University of Tartu Professor of Sociology Veronika Kalmus:
“Estonia 200” made an unprecedented opening in the history of political communication in this country. They opted for a complicated two-move strategy and a deliberately shocking approach to grasp public attention and differentiate themselves clearly in the political landscape. Such a strategy is, beyond any doubt, risky. Firstly, inter-ethnic relations are one of the most sensitive topics for both of the main language communities in Estonia; thus, hurting the innermost feelings of considerable parts of the electorate is highly probable. Secondly, “Estonia 200” used a sophisticated metatextual rhetoric that can be interpreted in different ways, including undesirable decoding.
Nevertheless, the campaign attained two of its main aims – attracting attention and re-raising the problem of ethnic segregation on the public agenda.
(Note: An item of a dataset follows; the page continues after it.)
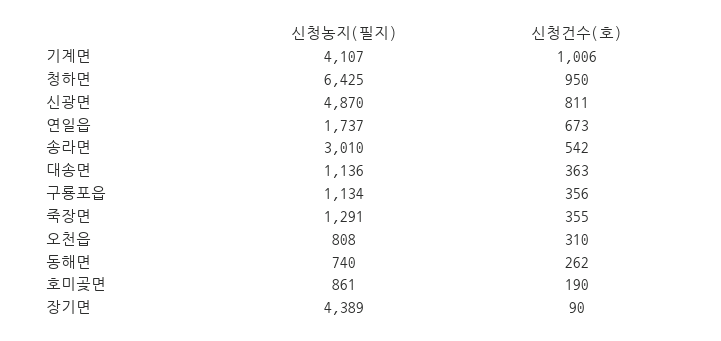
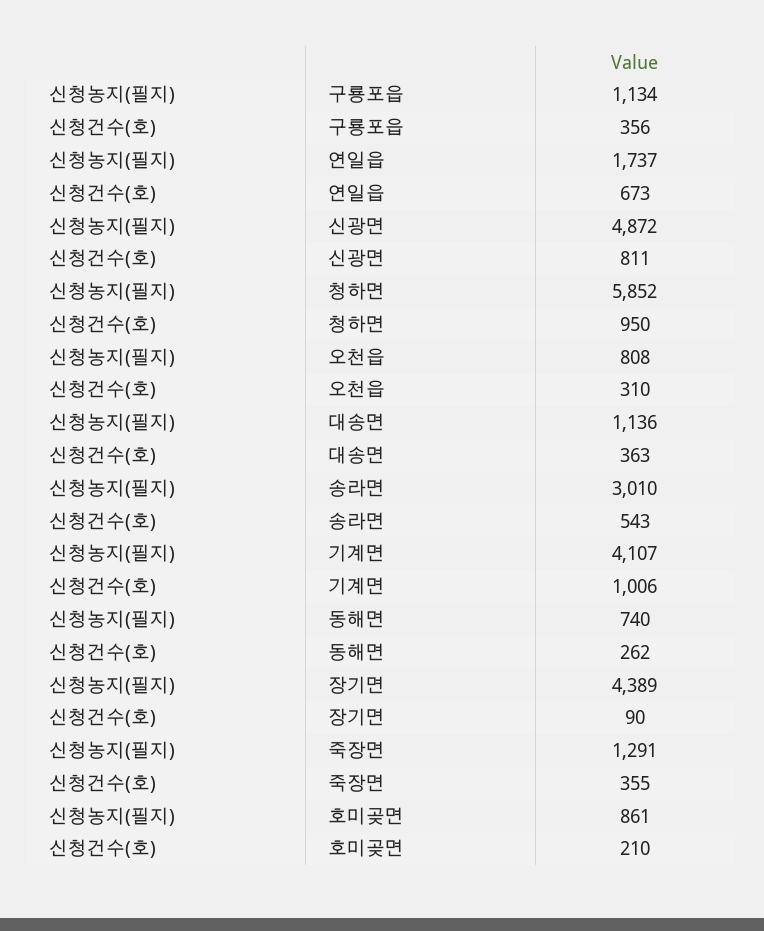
신청농지(필지), 청하면: 6425 -> 5852
신청농지(필지), 신광면: 4870 -> 4872
신청건수(호), 송라면: 542 -> 543
신청건수(호), 호미곶면: 190 -> 210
The long-term effects of this strategic manoeuvre are yet to be seen.
University of Tartu Professor of Semiotics of Culture Peeter Torop:
On their own, the posters mark both verbally and visually the division between communities. This campaign should spark thinking about societal cohesion: a) why language study alone is not enough for integration; b) how important cultural integration is, bringing Russians into Estonian cultural space by interpreting Estonian culture to Russian people; c) how important it is to learn from the previous experience of conflict in cultural space, particularly in connection to the notions of ghettoisation and colonisation from the cultural shock theory (the phenomena of Lasnamäe and North-east Estonia, Lihula monument and Bronze Soldier as “victims” of spacial conflicts).
From the point of view of cultural semiotics, the richness of culture as a collective intellect depends on the number of its various expressions. From this point of view, every activity that stimulates self-awareness is welcome. Different attitudes towards these posters demonstrate society and its media’s strengths and weaknesses in understanding oneself.
It is important for cultural semiotics that the balance of culture as a complicated system depends greatly on the feedback. Every new self-expression seeks certain feedback. Anticipation of the feedback is based on knowing the target group or the society as a whole. If the feedback is unexpected, explanations are added for help. This campaign either aimed for conscious provocation or miscalculated the feedback. During the election period, the number of borders between the own and alien is in correlation with the number of parties, and expert opinions aren’t particularly heard. This is due to devaluation of the notion of expert in Estonia. It would have been possible to create a positive aura for the campaign with immediate explanations in mass media.
Better planning on how to unite the visual and the verbal message, as well as how to bring the campaign to the city space, would have been ideal, of course. Still, the campaign has a positive effect, although it is nothing new. It is acknowledgement of the fact that the Estonian and Russian communities live in their own worlds; however, the nature of this division requires a much more serious analysis than focusing on language study.
This story is based on the campaign coverage by ERR News.
Inga Külmoja is an author and the editor of the UT Blog.